▸ QUOTED PASSAGE
A Fragment on Lust

William Shakespeare (1564-1616)

CXXXIX

The expense of the spirit in a waste of shame

                       Is lust in action; and till action, lust

Is perjured, murderous, bloody, full of blame,

                       Savage, extreme, rude, cruel, not to trust;

Enjoyed no sooner, but despised straight;

                       Past reason hated, as a swallowed bait,

On purpose laid to make the maker mad;

                       Had, having, and in quest to have, extreme;

A bliss in proof,--and proved, a very woe;

                       Before, a joy proposed; behind a dream:

All this the world well knows; yet none knows well

                       To shun the heaven that leads men to this hell.  

Comment:

I doubt that Shakespeare was born again, though I would be delighted if he knew and walked with Christ. Even so, there are two great benefits to this poem:

The first is a biblically informed, beautiful, and accurate meditation on the destructive nature of the passions and the conscience’s knowledge of lust. Each of us is aware that we want things that we ought not to want. 

These desires are liars from the moment we contemplate them; they are the foundation of all lies, murder, and cause wholesome shame. Civilization and all of its benefits are undermined by the pursuit of them, and they endanger all human relationships.

▸ RECORD EXCERPTS
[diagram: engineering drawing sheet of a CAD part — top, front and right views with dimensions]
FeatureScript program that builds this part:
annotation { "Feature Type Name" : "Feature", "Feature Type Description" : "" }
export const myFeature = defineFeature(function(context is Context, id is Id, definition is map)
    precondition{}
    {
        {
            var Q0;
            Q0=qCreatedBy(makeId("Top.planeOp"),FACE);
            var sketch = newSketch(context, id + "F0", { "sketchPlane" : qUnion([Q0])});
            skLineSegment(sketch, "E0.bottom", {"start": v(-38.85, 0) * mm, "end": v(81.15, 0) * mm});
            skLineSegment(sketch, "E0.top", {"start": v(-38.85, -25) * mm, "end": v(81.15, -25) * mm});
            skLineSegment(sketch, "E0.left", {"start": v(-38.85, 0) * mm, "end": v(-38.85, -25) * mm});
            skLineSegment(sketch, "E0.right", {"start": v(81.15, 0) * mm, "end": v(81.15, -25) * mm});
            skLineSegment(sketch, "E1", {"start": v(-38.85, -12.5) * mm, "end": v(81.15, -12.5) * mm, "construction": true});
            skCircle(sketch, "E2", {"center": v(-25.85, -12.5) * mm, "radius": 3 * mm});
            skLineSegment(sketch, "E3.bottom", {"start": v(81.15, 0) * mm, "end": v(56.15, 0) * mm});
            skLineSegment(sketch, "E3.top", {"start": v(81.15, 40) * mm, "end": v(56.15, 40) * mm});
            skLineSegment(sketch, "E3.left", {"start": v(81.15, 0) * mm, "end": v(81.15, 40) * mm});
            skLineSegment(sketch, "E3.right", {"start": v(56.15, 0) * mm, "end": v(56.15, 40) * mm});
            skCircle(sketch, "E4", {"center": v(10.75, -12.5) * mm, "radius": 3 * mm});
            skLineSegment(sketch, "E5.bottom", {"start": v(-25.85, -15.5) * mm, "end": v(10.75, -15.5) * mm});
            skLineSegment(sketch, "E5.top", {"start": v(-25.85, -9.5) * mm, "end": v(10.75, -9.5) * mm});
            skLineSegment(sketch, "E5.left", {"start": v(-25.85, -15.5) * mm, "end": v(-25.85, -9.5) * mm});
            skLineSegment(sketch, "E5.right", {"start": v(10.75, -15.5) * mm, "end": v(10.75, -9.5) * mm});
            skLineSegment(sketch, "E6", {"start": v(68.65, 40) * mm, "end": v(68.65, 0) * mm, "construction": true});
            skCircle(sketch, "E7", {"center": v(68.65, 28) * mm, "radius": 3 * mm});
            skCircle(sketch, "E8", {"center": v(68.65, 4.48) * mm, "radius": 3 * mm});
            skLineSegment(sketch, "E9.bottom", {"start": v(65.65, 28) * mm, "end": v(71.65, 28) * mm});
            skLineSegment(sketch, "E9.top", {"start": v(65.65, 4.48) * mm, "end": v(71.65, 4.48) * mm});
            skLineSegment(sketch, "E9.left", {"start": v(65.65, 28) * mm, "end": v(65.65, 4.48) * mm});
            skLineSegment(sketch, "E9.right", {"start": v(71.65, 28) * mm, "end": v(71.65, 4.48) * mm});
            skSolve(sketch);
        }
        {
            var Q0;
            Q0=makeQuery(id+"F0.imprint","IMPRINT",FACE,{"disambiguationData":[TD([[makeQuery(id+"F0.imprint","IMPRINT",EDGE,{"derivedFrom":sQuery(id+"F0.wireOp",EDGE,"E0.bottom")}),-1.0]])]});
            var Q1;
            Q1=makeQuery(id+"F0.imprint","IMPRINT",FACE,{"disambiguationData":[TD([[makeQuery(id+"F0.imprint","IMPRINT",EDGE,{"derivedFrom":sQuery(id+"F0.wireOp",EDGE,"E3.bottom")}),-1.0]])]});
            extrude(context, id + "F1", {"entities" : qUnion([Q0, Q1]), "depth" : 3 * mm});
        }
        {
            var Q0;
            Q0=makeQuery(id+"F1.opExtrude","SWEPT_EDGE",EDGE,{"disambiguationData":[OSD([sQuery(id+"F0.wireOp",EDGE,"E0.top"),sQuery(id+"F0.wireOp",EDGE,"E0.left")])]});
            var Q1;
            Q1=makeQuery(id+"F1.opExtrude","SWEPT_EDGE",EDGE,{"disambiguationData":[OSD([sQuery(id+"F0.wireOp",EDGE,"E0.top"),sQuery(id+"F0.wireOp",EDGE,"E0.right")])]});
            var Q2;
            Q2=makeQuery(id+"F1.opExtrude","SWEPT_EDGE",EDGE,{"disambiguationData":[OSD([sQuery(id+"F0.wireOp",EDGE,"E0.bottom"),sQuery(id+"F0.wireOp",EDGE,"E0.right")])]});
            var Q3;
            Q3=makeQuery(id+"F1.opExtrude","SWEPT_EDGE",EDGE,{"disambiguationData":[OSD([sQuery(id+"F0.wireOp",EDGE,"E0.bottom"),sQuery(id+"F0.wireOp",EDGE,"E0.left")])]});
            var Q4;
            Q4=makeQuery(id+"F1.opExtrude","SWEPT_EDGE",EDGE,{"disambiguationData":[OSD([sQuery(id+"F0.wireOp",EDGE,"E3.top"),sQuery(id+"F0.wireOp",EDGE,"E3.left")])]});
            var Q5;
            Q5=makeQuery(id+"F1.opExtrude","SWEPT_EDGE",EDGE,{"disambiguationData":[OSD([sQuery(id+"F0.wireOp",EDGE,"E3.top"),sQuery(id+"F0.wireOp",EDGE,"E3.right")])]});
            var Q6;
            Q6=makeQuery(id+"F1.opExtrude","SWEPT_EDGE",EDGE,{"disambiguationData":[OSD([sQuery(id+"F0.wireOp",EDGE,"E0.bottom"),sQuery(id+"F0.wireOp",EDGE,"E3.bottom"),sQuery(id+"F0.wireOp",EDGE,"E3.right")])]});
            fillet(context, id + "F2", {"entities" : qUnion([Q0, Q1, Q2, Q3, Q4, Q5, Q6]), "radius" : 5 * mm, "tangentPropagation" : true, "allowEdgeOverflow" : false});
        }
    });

▸ WHAT THIS EXERCISE ASKS
(a) Answer these questions about the page on lust:
(i) What years are given for Shakespeare?
(ii) In the poem's last line, what leads men to "this hell"?
(iii) How many great benefits does the comment say the poem has?
(b) Repeat everything in the page on lust from "To shun the" down to "not to want.".
(c) Carry the page on lust forward from where it stops with the next part of the comment.
The records have no connection to the page on lust.

▸ EXPECTED RESPONSES
(a)
(i) 1564-1616
(ii) The heaven
(iii) Two

(b)
To shun the heaven that leads men to this hell.  

Comment:

I doubt that Shakespeare was born again, though I would be delighted if he knew and walked with Christ. Even so, there are two great benefits to this poem:

The first is a biblically informed, beautiful, and accurate meditation on the destructive nature of the passions and the conscience’s knowledge of lust. Each of us is aware that we want things that we ought not to want.

(c)
The moment we consume the delicacy (Ps. 141:4), we recognize that we have acted unreasonably and we are enmeshed in cascade of tensions, stupidity, and purposeful manipulation to extract ourselves from the consequences. We hate ourselves for the consuming, but we know that will want the thing again and more. Further, the “passing pleasure of sin” (Heb. 11:23) will only increase our desire for more until we and all that we love are destroyed. 

Second, this poem illustrates beautifully the common grace element of the Western tradition’s meditation on coveting or lust. Both of Shakespeare’s traditions, the Christian and the pagan philosophers—as meditated through Plato and Aristotle and even the more careful Epicureans—, understood that human appetites were potentially destructive to the individual and the wider society.

Because the West has denied the truth of both Scripture and the pagan philosophers, two things await us—social chaos and tyranny. If we will not allow God to rule we must deny reason, and if we deny reason and God, nothing awaits us but a hellish earth and in eternity the Lake of Fire. 

Application: 

Press this sonnet against your heart. Allow it to inform and strengthen your conscience, sensibilities, and life. Our intellects have the power to observe and restrain the appetites by redirecting, reformulating, and replacing them. 

If you are a Christian the Spirit of God is within to help you, but he requires that you both cooperate with him (Gal. 5:25) and call upon him for assistance (Ps. 101:2). The Spirit of God works both subconsciously and through the formation of the intellect in conformity to the Scriptures. And so while he waits ready to help you overcome; the means that he offers are faith and conscience conformity to his word. 

My non-Christian friends, you know this sonnet is true. History and current observation prove the human appetite unlimited. An infinite hunger within a finite being is only extinguished on two conditions: death or by being satisfied with God. This is the spiritual seed of death is within the human heart or mind which combines with the biological. We destroy ourselves because of what we want. I ask you to reconsider the claims of Christianity.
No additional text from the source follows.